Initially they’re doing this through bounty hunters, such as Nate Champion (Christopher Walken). Champion is a friend of Averill, but Champion working for the Cattlemen’s association puts him at odds with his friend. Well, that, and they’re both in love with Ella Watson (Isabelle Huppert), a Québécois bordello madam who has also been receiving payments in unbranded cattle, putting her on the list.
Ultimately, this comes to a head when Canton feels that Champion isn’t receiving fast enough results, and expires his scope – hiring a small army of mercenaries to go into Johnson County to engage in de-facto genocide, wiping out effectively all of the settlers. Averill catches wind of this and goes to the army, but because of rampant cronyism within the Harrison administration, the government will not intervene. The homesteaders themselves don’t take this lying down, and prepare to load up to fight them. Averill and Watson consider leaving the area, but after Champion is ambushed at his cabin, they decide to join the homesteaders.
In a massive climactic battle, with great losses at both sides, the settlers nearly wipe out the mercenaries – and in the process most of the settlers we’ve met are killed, and also Irvine. Canton bails early in order to call in the army for help – they do show up and rescue the few surviving mercenaries. Averill, Watson, and local businessman Frank Bridges (Jeff Bridges) decide to leave the area, but are ambushed by Canton and the handful of remaining hired guns – Bridges and Watson are killed, but Averill manages to kill Canton and the remaining handful of gunmen, leaving him alone and heartbroken, still materially wealthy from his background, but psychologically destitute.

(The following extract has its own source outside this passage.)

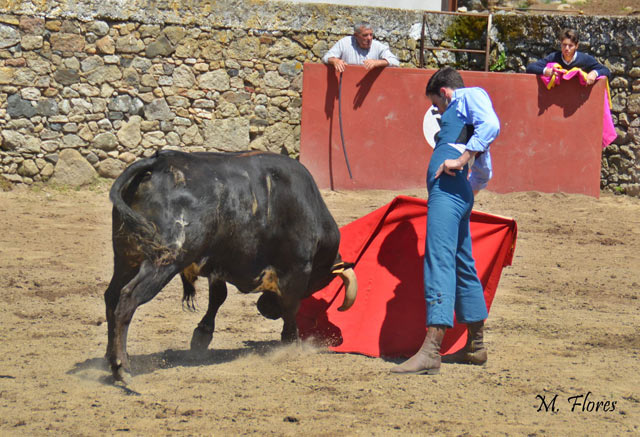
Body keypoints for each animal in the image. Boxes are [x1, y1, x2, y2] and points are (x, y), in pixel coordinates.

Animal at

As the synopsis, hopefully, makes clear, this is a film that has, in a way, become almost more topical in the Trump era, than it did in the start of the “Greed is Good” era of the 1980s. That said, there are a lot of factors that really work against this film. The first is the runtime, especially in context of the era. This is a film that wants widescreen, epic scope and visuals, but needs the runtime of a miniseries. This film has a lot of characters, even more than the ones I name here, but it doesn’t get the depth to allow us to know them well enough to know their names, so when they die, the response is “Oh, it’s that guy”.

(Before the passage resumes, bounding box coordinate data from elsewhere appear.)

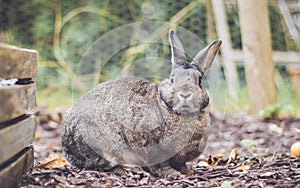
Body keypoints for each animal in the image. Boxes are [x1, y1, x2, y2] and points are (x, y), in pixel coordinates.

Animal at [61, 30, 221, 177]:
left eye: (199, 80)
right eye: (172, 79)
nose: (185, 94)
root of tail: (66, 146)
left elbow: (180, 164)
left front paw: (187, 172)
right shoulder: (153, 146)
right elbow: (161, 164)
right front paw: (173, 174)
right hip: (105, 145)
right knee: (101, 164)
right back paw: (132, 169)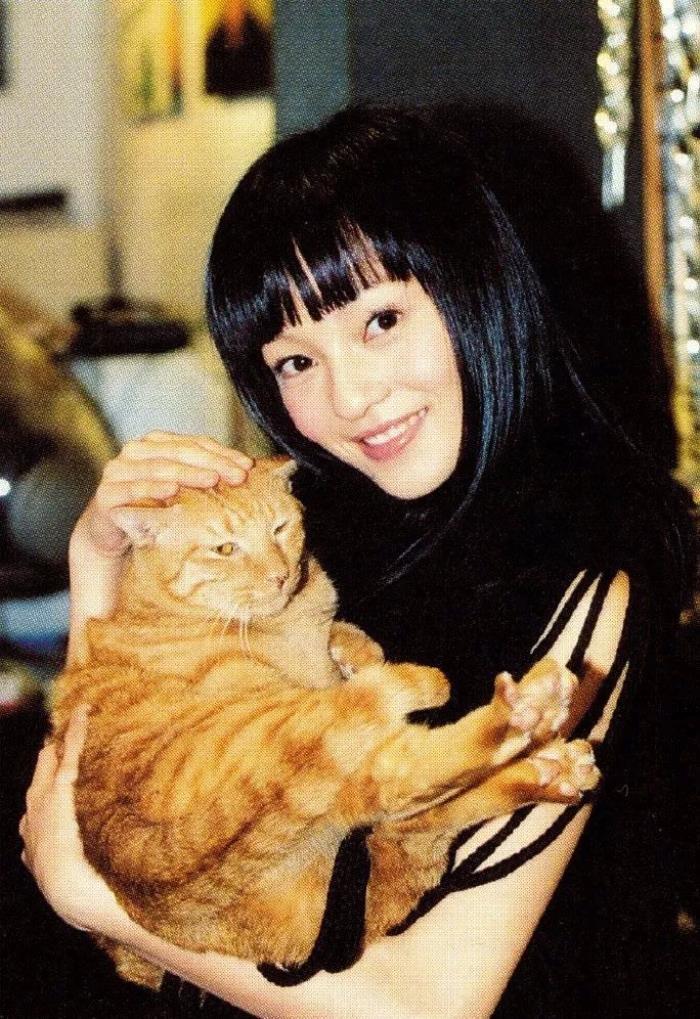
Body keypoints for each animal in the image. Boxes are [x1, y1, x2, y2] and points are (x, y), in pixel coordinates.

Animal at [51, 456, 599, 990]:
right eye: (225, 548)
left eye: (280, 528)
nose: (278, 576)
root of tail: (159, 875)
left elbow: (348, 637)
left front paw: (352, 650)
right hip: (298, 741)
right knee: (406, 786)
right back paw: (529, 712)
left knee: (411, 819)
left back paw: (552, 768)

A great example is in the final battle of the film, after the makeshift fortifications of the mercenaries are breached, and everything descends into chaos, one of the recurring images of the battle is of a woman from among the settlers, with a sort of numb look on her face like her mind had broken – a step beyond the Thousand Yard Stare sitting against the wheel of a wagon, aiming and firing at mercenaries with great accuracy. After the battle is over, and the mercs have been rescued, in a scene that plays with no dialog, just the score, Bridges makes a move towards her, but is unable to stop her from killing herself with her pistol, causing him to react with shock and heartbreak. I can’t tell you the name of that character, because I don’t recall anyone saying it, and she doesn’t get enough screen time for her identity to truly sink in. The visual is bleak and memorable, but it lacks the motional punch that clearly director Michael Cimino was going for.
Similarly, related to this, the death of Irvine practically happens off screen. For a characters who is introduced with Averill at the beginning of the film, and who serves as the voice of the audience in scenes with the Cattlemen’s Association, it seems odd for his death to feel like an afterthought.
That said, the new release of the film is gorgeous. The original theatrical release had something of a sepia coloration to it, making the film look like historical photographs. The new release lets the natural scenery of Montana, where the film was shot, stand out, making for a more visually stunning film, and also letting the costuming and set design stand on their own merits.
In short, Heaven’s Gate is a film that is tremendously narratively ambitious, and is presented incredibly well, but its presentation is very much ahead of its time. It’s shot for the large screen, but with a story that was better suited for a miniseries.